Interspecies recombination is hinted at by the observation of a chimeric nagt sequence in a single isolate as a hybrid of L. amazonensis-L. mexicana and L. donovani-L. infantum, i.e., L. amazonensis variant 17 (Fig. 6B and see Fig. S3 in the supplemental material). Heterologous species hybrids have also been reported to occur between L. major and L. arabica (33) and between L. braziliensis and other Viannia species (4, 6, 8, 61). Such hybrids could result in a chimeric sequence by anomalous chromosomal breakage/joining (8). Meaningful genetic implications of such interspecies hybridization and chimeras await further investigation.

Incongruity of Leishmania speciation and disease phenotypes.
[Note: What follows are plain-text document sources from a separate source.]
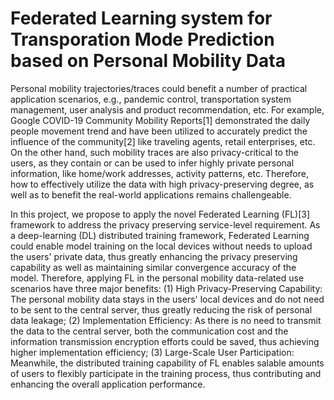 # Federated Learning system for Transporation Mode Prediction based on Personal Mobility Data

Personal mobility trajectories/traces could benefit a number of practical application scenarios, e.g., pandemic control, transportation system management, user analysis and product recommendation, etc. For example, 
Google COVID-19 Community Mobility Reports[1] demonstrated the daily people movement trend and have been utilized to accurately predict the influence of the community[2] like traveling agents, retail enterprises, etc. 
On the other hand, such mobility traces are also privacy-critical to the users, as they contain or can be used to infer highly private personal information, like home/work addresses, activity patterns, etc.
Therefore, how to effectively utilize the data with high privacy-preserving degree, as well as to benefit the real-world applications remains challengeable.

In this project, we propose to apply the novel Federated Learning (FL)[3] framework to address the privacy preserving service-level requirement. 
    As a deep-learning (DL) distributed training framework, Federated Learning could enable model training on the local devices without needs to upload the users' private data, thus greatly enhancing the privacy preserving capability as well as maintaining similar convergence accuracy of the model.
    Therefore, applying FL in the personal mobility data-related use scenarios have three major benefits:
    (1) High Privacy-Preserving Capability: The personal mobility data stays in the users' local devices and do not need to be sent to the central server, thus greatly reducing the risk of personal data leakage;
    (2) Implementation Efficiency: As there is no need to transmit the data to the central server, both the communication cost and the information transmission encryption efforts could be saved, thus achieving higher implementation efficiency;
    (3) Large-Scale User Participation: Meanwhile, the distributed training capability of FL enables salable amounts of users to flexibly participate in the training process, thus contributing and enhancing the overall application performance.
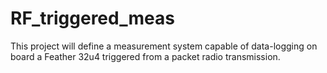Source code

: # RF_triggered_meas
This project will define a measurement system capable of data-logging on board a Feather 32u4 triggered from a packet radio transmission.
This observation has long been reported for the Leishmania subgenus (1, 2, 5, 22, 31, 34, 46). Although host genetics may be involved (9, 43), the inherent differences of the causative agents remain to be significant contributing factors. Differential acquisition of “pathogenic islands” laterally by the same genotype is a possibility, but there is no evidence for this. Although no genetic marker is available to discriminate CL- from VL-specific isolates (60), A2 (65) and K39 (21) repeats have been related to “visceralization” of Leishmania relevant to immunopathology (11). Of interest is the elucidation of the mechanism by which the expression of these and other phenotype-specific genes is differentially regulated in VL and CL isolates of an identical genotype apparently independent of Leishmania speciation.

We demonstrate here for the first time the potential utility of single-copy genes encoding transmembrane versus soluble enzymes for phylogenetic analyses of eukaryotic protists. Such analyses of trans-ER nagt genes from >200 Leishmania samples readily group them into taxa of an expected hierarchy, revealing considerable variations in subspecies divergence and evidence of heterozygosity in L. tropica, resulting in changes at the protein level. Further analyses of this and additional sequence databases will bear on Leishmania evolution and mechanisms of their recombination crucial for elucidating the clinical epidemiology of leishmaniasis and the control measures against these wide-spread diseases.

ADDENDUM

Two articles, which came to our attention after the acceptance of this report, contain information of relevance to the present discussion. One article describes the L. major-L. infantum hybrid strains isolated originally from human immunodeficiency virus (HIV)-positive patients in Portugal (49a). This finding is supportive of our proposed existence of putative L. infantum-L. amazonensis hybrids, although our cases involve different parental species and have no record of coinfection with HIV. The very low subspecies divergence among different genotypes in the L. donovani-L. infantum complex that we noted is consistent with data presented in another article based on the examination of a different set of protein-coding gene sequences (64a). In that article, subspecies variants were found geographically segregated into Indian, African, and Mediterranean groups within this species complex (64a). This conclusion is not inconsistent with our data presented in Fig. 6D, [4], by excluding some isolates from China, Brazil, and the United States.